「エスキモー」や「ジプシー」は差別用語だから使わないようにしよう。「イヌイット」や「ロマ」を使おう。
などという思想が、わりと前に流行ったと記憶しています。
NHKが『シャーロック・ホームズの冒険』の再放送で、吹き替え日本語を差し替えたのは、よく憶えてますよ。
で、最近はどうなんだい?
と思い調べましたところ。
イヌイットはエスキモーの、ロマはジプシーの、それぞれ一部族の名だと判明していて、つまりは「イヌイット」も「ロマ」も全体を言い表すに適切ではない。
となっているようで、結局のところ「エスキモー」や「ジプシー」に戻っている様子です。

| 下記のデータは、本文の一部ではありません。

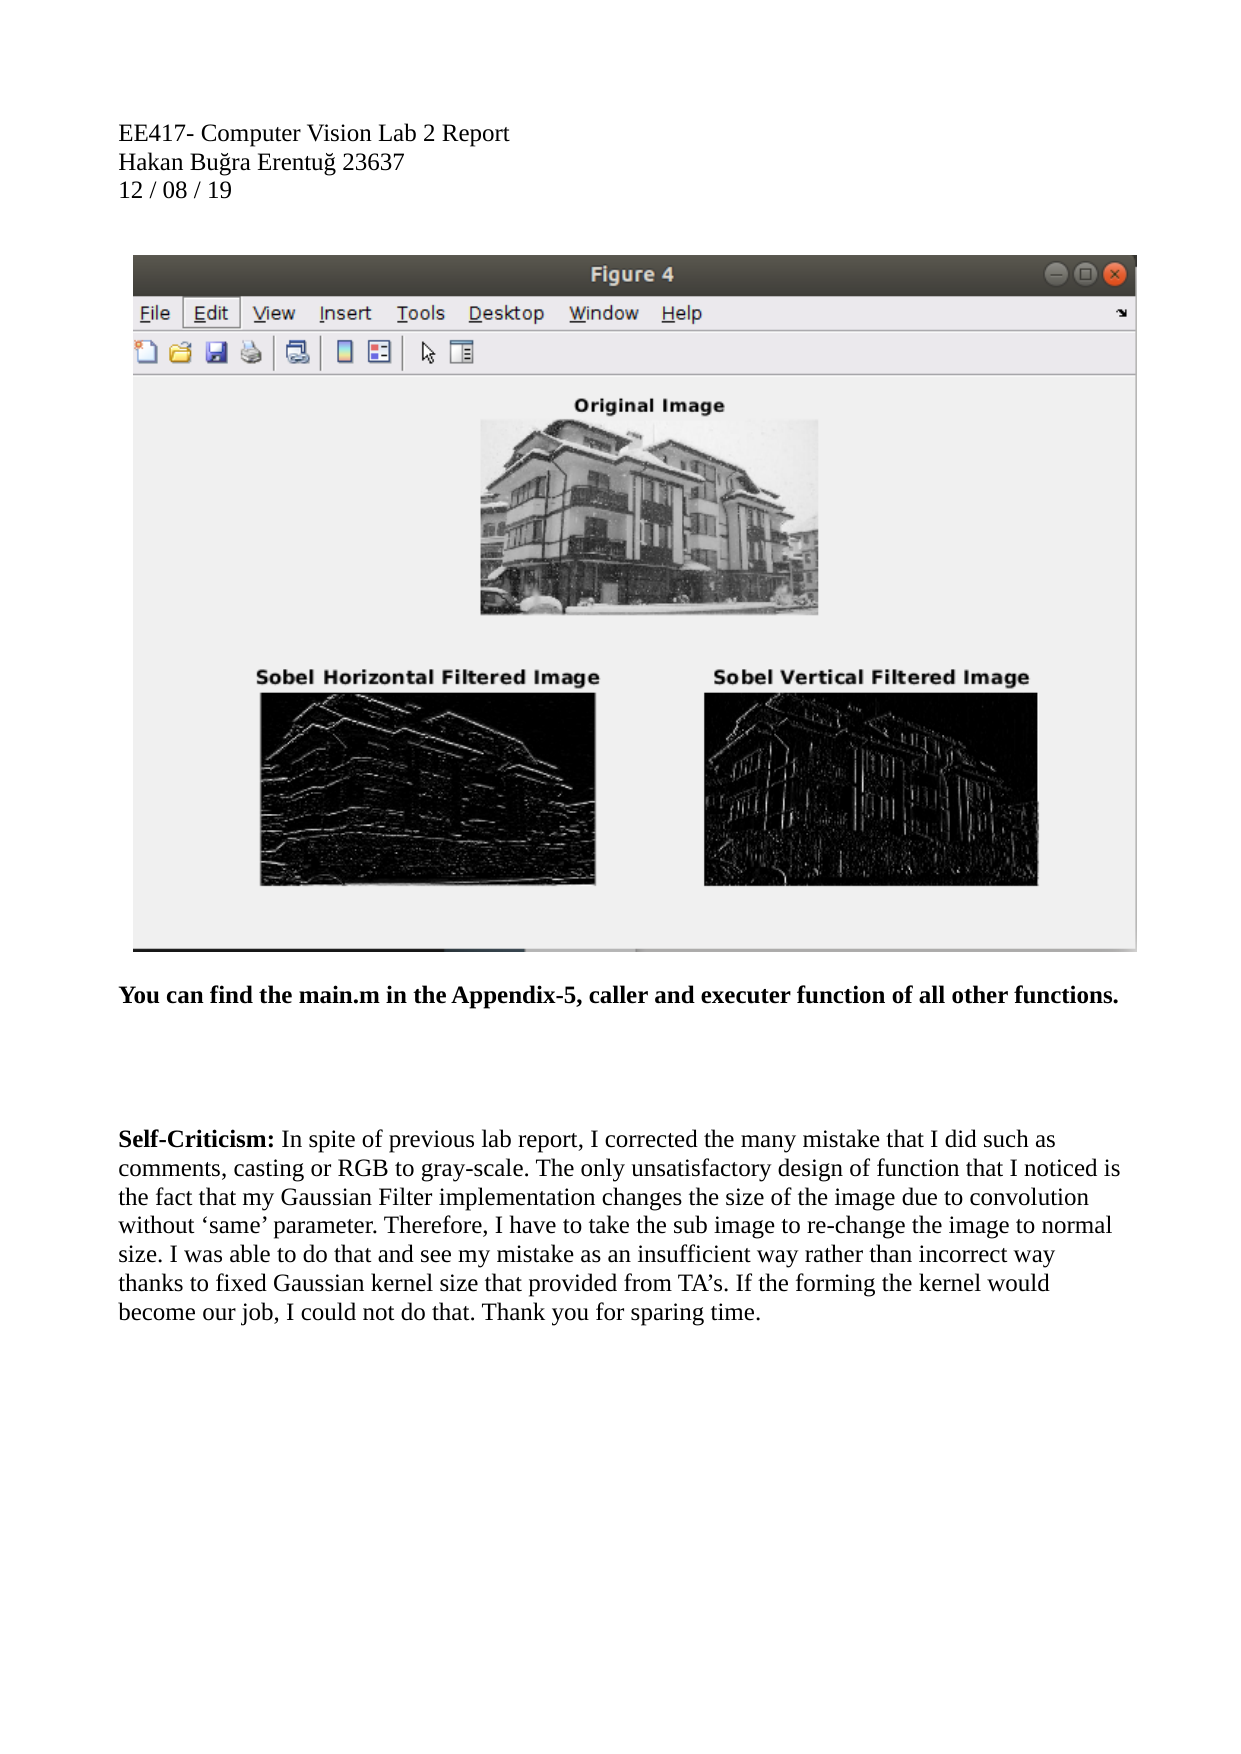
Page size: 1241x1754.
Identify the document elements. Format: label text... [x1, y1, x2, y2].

この手の問題で長い歴史を持つのが「インディアン」ですね。
だいぶ前から「インディアンでは印度人になるから、よろしくない」として部族名で呼ぼうという動きもあったようですが、部族多すぎ(西部劇とかでよく出てくるナバホ族や、予言で知られるホピ族などなど)なので無理ゲーだったはずです。
現在わりと使われるのが「ネイティヴ・アメリカン」ではありますが、これ厳密にはエスキモーやハワイ人も含んでしまうので、これまた適切とは言い難い。

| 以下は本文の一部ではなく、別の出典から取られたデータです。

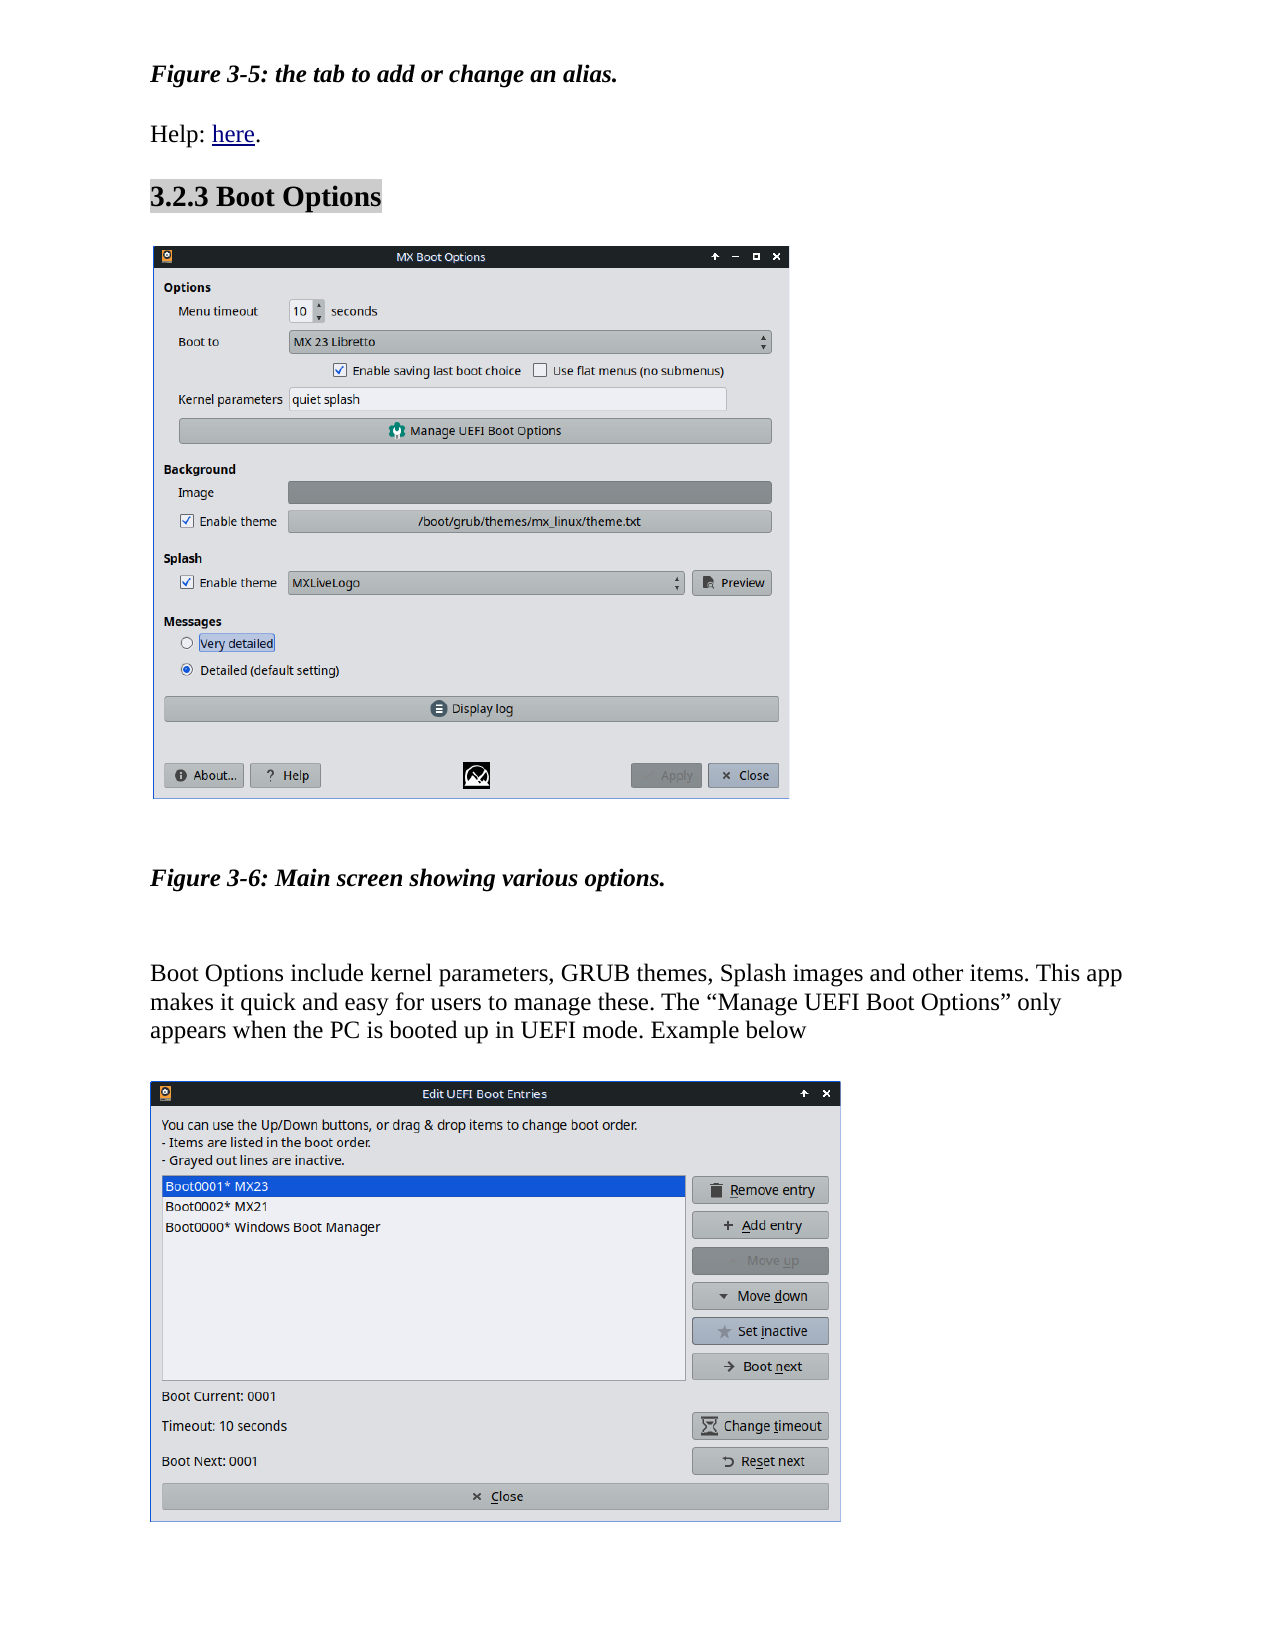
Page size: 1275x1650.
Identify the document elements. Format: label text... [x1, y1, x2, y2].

picture [153, 246, 790, 799]
text Help: here. [150, 119, 1125, 148]
text Figure 3-6: Main screen showing various options. [150, 863, 1125, 892]
subtitle 3.2.3 Boot Options [382, 179, 1125, 213]
picture [150, 1081, 841, 1522]
text Boot Options include kernel parameters, GRUB themes, Splash images and other items. This app makes it quick and easy for users to manage these. The “Manage UEFI Boot Options” only appears when the PC is booted up in UEFI mode. Example below [150, 958, 1125, 1044]
text Figure 3-5: the tab to add or change an alias. [150, 59, 1125, 88]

妥協路線で「アメリカ・インディアン」というのに落ち着いているようですが、これも釈然としませんねぇ。
はっきり蔑称と定義付けられている「ニガー(ニグロ、ネグロ)」と違って、↑のあれこれは微妙なので難しいところですね。
つーか、それぞれ当人たちの意見と言うか自称を重視するのがベターじゃないかと思うのですが、どうも学者(主に白人)が勝手に決めようとしている感じで、それこそが混乱の原因かもしれないな。とか思ってみたり。